Les marquages conduits en 2014 et 2015 devraient révéler les comportements à plus grande échelle et permettront d'analyser notamment les échanges entre grandes zones géographique (mer du nord, Manche, mer celtique, golfe de Gascogne). En 2014, 569 bars marqués ont été relâchés sur 4 sites: Dunkerque  (Nord),  St Quay Portrieux (Cotes d'Armor), Captbreton (Landes) et La Turballe (Loire-Atlantique).  Au 18 mai 2015, 87 de ces poissons marqués ont recapturés soit un taux de recapture moyen de 15.3%. La plupart des marques ont été retournées au laboratoire. Ces résultats préliminaires semblent donc très encourageants.  Toutefois un certain nombre d'entre elles,  précoces, sont peu informatives quant à la compréhension des mouvements et migrations de cette espèce. Les marques les plus récemment récupérées montrent des évènements de migration génésique (de reproduction) et produisent donc de l'information utile. Toutefois, les processus de fidélité – drivers potentiels d'une structuration spatiale fine- ne peuvent être étudiés que sur des individus pour lesquels on dispose de séries temporelles sur au moins un cycle annuel (fidélité sur les zones d'alimentation  estivales) et plus (fidélité sur les zones de frai hivernales- la série temporelle devant alors couvrir 2 hivers successifs après le marquage).

Le prétraitement des données des marques électroniques vise à déterminer avec le plus de précision possible la date et l'heure de la mort, données qui alimentent le modèle de reconstruction de trajectoire. Ce prétraitement permet en outre de vérifier la cohérence de certaines informations et d'identifier certaines marques particulières provenant d'échouage par exemple ou présentant des évènements spécifiques. Deux exemples de  profils de température et de profondeur sont proposés ci-dessous.  

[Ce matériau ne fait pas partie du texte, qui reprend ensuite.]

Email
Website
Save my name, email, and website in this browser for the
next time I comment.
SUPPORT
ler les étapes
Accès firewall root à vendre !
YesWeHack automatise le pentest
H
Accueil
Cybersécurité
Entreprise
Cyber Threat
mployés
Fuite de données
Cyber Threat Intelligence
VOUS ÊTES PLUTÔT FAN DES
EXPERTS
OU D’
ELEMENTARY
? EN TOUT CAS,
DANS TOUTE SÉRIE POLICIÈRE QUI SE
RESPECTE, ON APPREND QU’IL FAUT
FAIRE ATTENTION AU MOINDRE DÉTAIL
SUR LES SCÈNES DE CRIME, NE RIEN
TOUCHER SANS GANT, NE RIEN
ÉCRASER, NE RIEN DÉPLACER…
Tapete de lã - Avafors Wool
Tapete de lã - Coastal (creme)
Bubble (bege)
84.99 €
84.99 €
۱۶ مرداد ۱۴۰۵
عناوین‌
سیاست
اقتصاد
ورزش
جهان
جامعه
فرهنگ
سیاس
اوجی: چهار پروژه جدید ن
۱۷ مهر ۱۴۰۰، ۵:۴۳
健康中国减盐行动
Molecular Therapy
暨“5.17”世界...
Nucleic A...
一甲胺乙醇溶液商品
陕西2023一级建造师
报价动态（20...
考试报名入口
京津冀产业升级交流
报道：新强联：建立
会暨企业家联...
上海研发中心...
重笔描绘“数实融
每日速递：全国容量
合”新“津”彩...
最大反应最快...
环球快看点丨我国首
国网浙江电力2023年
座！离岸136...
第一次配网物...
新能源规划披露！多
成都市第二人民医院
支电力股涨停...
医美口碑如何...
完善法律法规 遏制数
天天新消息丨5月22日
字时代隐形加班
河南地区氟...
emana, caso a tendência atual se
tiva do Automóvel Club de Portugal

Données de température et de pression issues d’une marque électronique avalée par un mammifère marin

Cette marque d'un poisson relâché le 27 juin 2014 à Saint-Quay-Portrieux (graphe ci-dessous), a été retrouvée le 20 novembre 2014 sur la plage du Trez Hir en rade de Brest.

 

En fin de séquence, le profil de température (en bleu) montre une élévation brutale de la température : le poisson a été avalé par un mammifère marin ! La marque a été ensuite excrétée et, flottante, elle a dérivé jusqu'à son échouage (graphe ci-dessous).

 

Données de température et de pression issues d'un poisson marqué à Dunkerque

Les profils de température (bleu) et  profondeur (rouge) montrent des épisodes de températures élevées correspondant très probablement à la fréquentation des eaux de refroidissement de la centrale nucléaire de Gravelines.

 

Reconstitution de trajectoire

Les mouvements des poissons recapturés sont par ailleurs reconstruits à l'aide d'un modèle de géolocalisation développé pour cette application.

Un exemple de reconstruction est proposé ici . Il s'agit d'un poisson marqué à Dunkerque le 06/06/2014 et recapturé par un pêcheur professionnel de Newhaven (UK) le 31/12/2014. Notez, sur l'animation,  l'enveloppe journalière des probabilités de présence (patatoïde de couleur).